En un estudio preclínico de cuatro semanas, investigadores de la Universidad de Stanford los aplicaron sobre el corazón de cerdos con cardiopatía coronaria y observaron mejor desempeño y más microvasos
La cardiopatía isquémica es un daño cardíaco causado por el estrechamiento de las arterias coronarias. También se conoce como enfermedad arterial coronaria o cardiopatía coronaria.
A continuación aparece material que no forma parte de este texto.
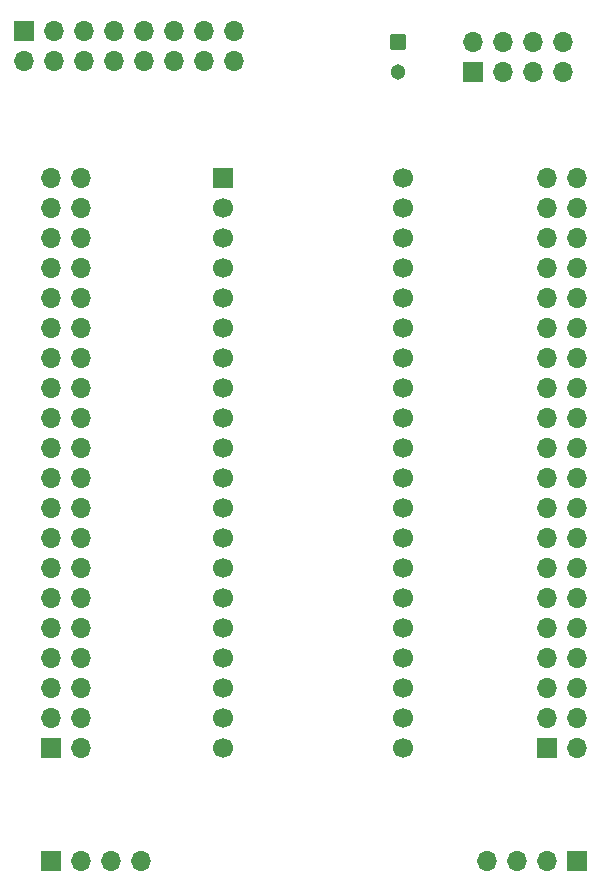
<source format=gbr>
%TF.GenerationSoftware,KiCad,Pcbnew,8.0.6*%
%TF.CreationDate,2024-11-07T15:38:19-03:00*%
%TF.ProjectId,Blue Pill extension board v2 (sin PTH),426c7565-2050-4696-9c6c-20657874656e,rev?*%
%TF.SameCoordinates,Original*%
%TF.FileFunction,Soldermask,Bot*%
%TF.FilePolarity,Negative*%
%FSLAX46Y46*%
G04 Gerber Fmt 4.6, Leading zero omitted, Abs format (unit mm)*
G04 Created by KiCad (PCBNEW 8.0.6) date 2024-11-07 15:38:19*
%MOMM*%
%LPD*%
G01*
G04 APERTURE LIST*
G04 Aperture macros list*
%AMRoundRect*
0 Rectangle with rounded corners*
0 $1 Rounding radius*
0 $2 $3 $4 $5 $6 $7 $8 $9 X,Y pos of 4 corners*
0 Add a 4 corners polygon primitive as box body*
4,1,4,$2,$3,$4,$5,$6,$7,$8,$9,$2,$3,0*
0 Add four circle primitives for the rounded corners*
1,1,$1+$1,$2,$3*
1,1,$1+$1,$4,$5*
1,1,$1+$1,$6,$7*
1,1,$1+$1,$8,$9*
0 Add four rect primitives between the rounded corners*
20,1,$1+$1,$2,$3,$4,$5,0*
20,1,$1+$1,$4,$5,$6,$7,0*
20,1,$1+$1,$6,$7,$8,$9,0*
20,1,$1+$1,$8,$9,$2,$3,0*%
G04 Aperture macros list end*
%ADD10R,1.700000X1.700000*%
%ADD11O,1.700000X1.700000*%
%ADD12C,1.700000*%
%ADD13C,1.304000*%
%ADD14RoundRect,0.102000X-0.550000X0.550000X-0.550000X-0.550000X0.550000X-0.550000X0.550000X0.550000X0*%
G04 APERTURE END LIST*
D10*
%TO.C,J2*%
X124675000Y-114730000D03*
D11*
X127215000Y-114730000D03*
X124675000Y-112190000D03*
X127215000Y-112190000D03*
X124675000Y-109650000D03*
X127215000Y-109650000D03*
X124675000Y-107110000D03*
X127215000Y-107110000D03*
X124675000Y-104570000D03*
X127215000Y-104570000D03*
X124675000Y-102030000D03*
X127215000Y-102030000D03*
X124675000Y-99490000D03*
X127215000Y-99490000D03*
X124675000Y-96950000D03*
X127215000Y-96950000D03*
X124675000Y-94410000D03*
X127215000Y-94410000D03*
X124675000Y-91870000D03*
X127215000Y-91870000D03*
X124675000Y-89330000D03*
X127215000Y-89330000D03*
X124675000Y-86790000D03*
X127215000Y-86790000D03*
X124675000Y-84250000D03*
X127215000Y-84250000D03*
X124675000Y-81710000D03*
X127215000Y-81710000D03*
X124675000Y-79170000D03*
X127215000Y-79170000D03*
X124675000Y-76630000D03*
X127215000Y-76630000D03*
X124675000Y-74090000D03*
X127215000Y-74090000D03*
X124675000Y-71550000D03*
X127215000Y-71550000D03*
X124675000Y-69010000D03*
X127215000Y-69010000D03*
X124675000Y-66470000D03*
X127215000Y-66470000D03*
%TD*%
D10*
%TO.C,U1*%
X139250000Y-66470000D03*
D12*
X139250000Y-69010000D03*
X139250000Y-71550000D03*
X139250000Y-74090000D03*
X139250000Y-76630000D03*
X139250000Y-79170000D03*
X139250000Y-81710000D03*
X139250000Y-84250000D03*
X139250000Y-86790000D03*
X139250000Y-89330000D03*
X139250000Y-91870000D03*
X139250000Y-94410000D03*
X139250000Y-96950000D03*
X139250000Y-99490000D03*
X139250000Y-102030000D03*
X139250000Y-104570000D03*
X139250000Y-107110000D03*
X139250000Y-109650000D03*
X139250000Y-112190000D03*
X139250000Y-114730000D03*
X154490000Y-114730000D03*
X154490000Y-112190000D03*
X154490000Y-109650000D03*
X154490000Y-107110000D03*
X154490000Y-104570000D03*
X154490000Y-102030000D03*
X154490000Y-99490000D03*
X154490000Y-96950000D03*
X154490000Y-94410000D03*
X154490000Y-91870000D03*
X154490000Y-89330000D03*
X154490000Y-86790000D03*
X154490000Y-84250000D03*
X154490000Y-81710000D03*
X154490000Y-79170000D03*
X154490000Y-76630000D03*
X154490000Y-74090000D03*
X154490000Y-71550000D03*
X154490000Y-69010000D03*
X154490000Y-66470000D03*
%TD*%
D10*
%TO.C,J4*%
X166675000Y-114730000D03*
D11*
X169215000Y-114730000D03*
X166675000Y-112190000D03*
X169215000Y-112190000D03*
X166675000Y-109650000D03*
X169215000Y-109650000D03*
X166675000Y-107110000D03*
X169215000Y-107110000D03*
X166675000Y-104570000D03*
X169215000Y-104570000D03*
X166675000Y-102030000D03*
X169215000Y-102030000D03*
X166675000Y-99490000D03*
X169215000Y-99490000D03*
X166675000Y-96950000D03*
X169215000Y-96950000D03*
X166675000Y-94410000D03*
X169215000Y-94410000D03*
X166675000Y-91870000D03*
X169215000Y-91870000D03*
X166675000Y-89330000D03*
X169215000Y-89330000D03*
X166675000Y-86790000D03*
X169215000Y-86790000D03*
X166675000Y-84250000D03*
X169215000Y-84250000D03*
X166675000Y-81710000D03*
X169215000Y-81710000D03*
X166675000Y-79170000D03*
X169215000Y-79170000D03*
X166675000Y-76630000D03*
X169215000Y-76630000D03*
X166675000Y-74090000D03*
X169215000Y-74090000D03*
X166675000Y-71550000D03*
X169215000Y-71550000D03*
X166675000Y-69010000D03*
X169215000Y-69010000D03*
X166675000Y-66470000D03*
X169215000Y-66470000D03*
%TD*%
D10*
%TO.C,J3*%
X122395000Y-54030000D03*
D11*
X122395000Y-56570000D03*
X124935000Y-54030000D03*
X124935000Y-56570000D03*
X127475000Y-54030000D03*
X127475000Y-56570000D03*
X130015000Y-54030000D03*
X130015000Y-56570000D03*
X132555000Y-54030000D03*
X132555000Y-56570000D03*
X135095000Y-54030000D03*
X135095000Y-56570000D03*
X137635000Y-54030000D03*
X137635000Y-56570000D03*
X140175000Y-54030000D03*
X140175000Y-56570000D03*
%TD*%
D13*
%TO.C,C1*%
X154025000Y-57480000D03*
D14*
X154025000Y-54980000D03*
%TD*%
D10*
%TO.C,J5*%
X169175000Y-124280000D03*
D11*
X166635000Y-124280000D03*
X164095000Y-124280000D03*
X161555000Y-124280000D03*
%TD*%
D10*
%TO.C,J1*%
X160405000Y-57520000D03*
D11*
X160405000Y-54980000D03*
X162945000Y-57520000D03*
X162945000Y-54980000D03*
X165485000Y-57520000D03*
X165485000Y-54980000D03*
X168025000Y-57520000D03*
X168025000Y-54980000D03*
%TD*%
D10*
%TO.C,J6*%
X124675000Y-124280000D03*
D11*
X127215000Y-124280000D03*
X129755000Y-124280000D03*
X132295000Y-124280000D03*
%TD*%
M02*

</source>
Cuando las arterias se estrechan, llega menos sangre y oxígeno al músculo cardíaco, lo que puede provocar un infarto, señaló la Asociación Americana del Corazón.
El tratamiento se basa en la causa de la isquemia, explicó la entidad. “Los medicamentos, los procedimientos o las cirugías pueden mejorar el flujo sanguíneo al músculo cardíaco”, añadió.
Un equipo de la Universidad de Stanford, EE. UU. desarrolló parches de organoides vasculares, que ofrecen una nueva esperanza para el tratamiento de la enfermedad.
Los investigadores probaron organoides vasculares en cerdos con cardiopatía isquémica y observaron una mejora de la función cardíaca, un resultado que apunta a una posible vía terapéutica para una enfermedad que hoy carece de tratamiento dirigido a los microvasos del corazón. El hallazgo, publicado este 2 de julio en Stem Cell Reports, todavía requiere ensayos futuros de seguridad y eficacia antes de cualquier uso en pacientes.
En qué consiste la innovación

La relevancia del trabajo está en el blanco terapéutico: los microvasos, esenciales para una circulación uniforme dentro del músculo cardíaco, no cuentan con tratamientos específicos, aunque los vasos sanguíneos de mayor tamaño sí pueden reemplazarse con cirugía para restablecer el flujo.
En la cardiopatía isquémica, también llamada enfermedad de las arterias coronarias, la obstrucción vascular reduce el aporte de oxígeno y nutrientes a las células del corazón, que terminan muriendo y pueden desencadenar un infarto o insuficiencia cardíaca.
El estudio siguió durante cuatro semanas a cerdos con cardiopatía isquémica a los que se les colocaron parches de organoides sobre la superficie externa del corazón. Frente a los animales no tratados, los que recibieron los parches mostraron mejor función cardíaca y una atenuación de la progresión de la enfermedad hacia la insuficiencia cardíaca.
Los organoides se fabricaron con células humanas de sangre y médula ósea

El equipo encabezado por Yasuhiro Shudo, de Stanford University, generó los organoides vasculares, que son pequeños agregados de células capaces de formar nuevos vasos sanguíneos, a partir de células progenitoras endoteliales aisladas de sangre humana y de células musculares lisas derivadas de células madre mesenquimales de médula ósea humana. Esos organoides son pequeños agregados celulares con capacidad de formar nuevos vasos sanguíneos.
La respuesta central del estudio es esta: los parches no solo permanecieron vivos durante varias semanas, sino que además sus células aparecieron en capas más profundas de los corazones porcinos, lo que sugiere que migraron desde la superficie hacia el tejido cardíaco. Ese comportamiento se asoció con regeneración microvascular y recuperación funcional en un modelo animal de gran tamaño.
Según la publicación, los parches también estimularon de forma indirecta al corazón de los cerdos para formar nuevos microvasos. El trabajo añade que podrían haber contribuido a preservar la viabilidad de las células del músculo cardíaco mediante la liberación de proteínas que favorecen la supervivencia celular.

Como resultado conjunto de esos mecanismos, los corazones trasplantados con los organoides presentaron una mayor densidad y madurez de microvasos. Ese dato es el eje biológico del estudio: no se trató solo de una señal funcional, sino de cambios medibles en la red vascular fina del tejido cardíaco.
La prueba se considera un primer paso antes de evaluar su uso en pacientes
La cardiopatía isquémica es una de las principales causas de muerte y enfermedad en los países occidentales. El interés de este modelo radica en que se evaluó en cerdos, cuya fisiología y tamaño cardíaco son similares a los del corazón humano.
Los autores definen el trabajo como una prueba de concepto de que los organoides vasculares obtenidos a partir de una fuente accesible de células madre humanas podrían convertirse en un tratamiento eficaz para esta enfermedad. El estudio no plantea una aplicación clínica inmediata y subraya que aún deben realizarse investigaciones futuras para confirmar seguridad y eficacia.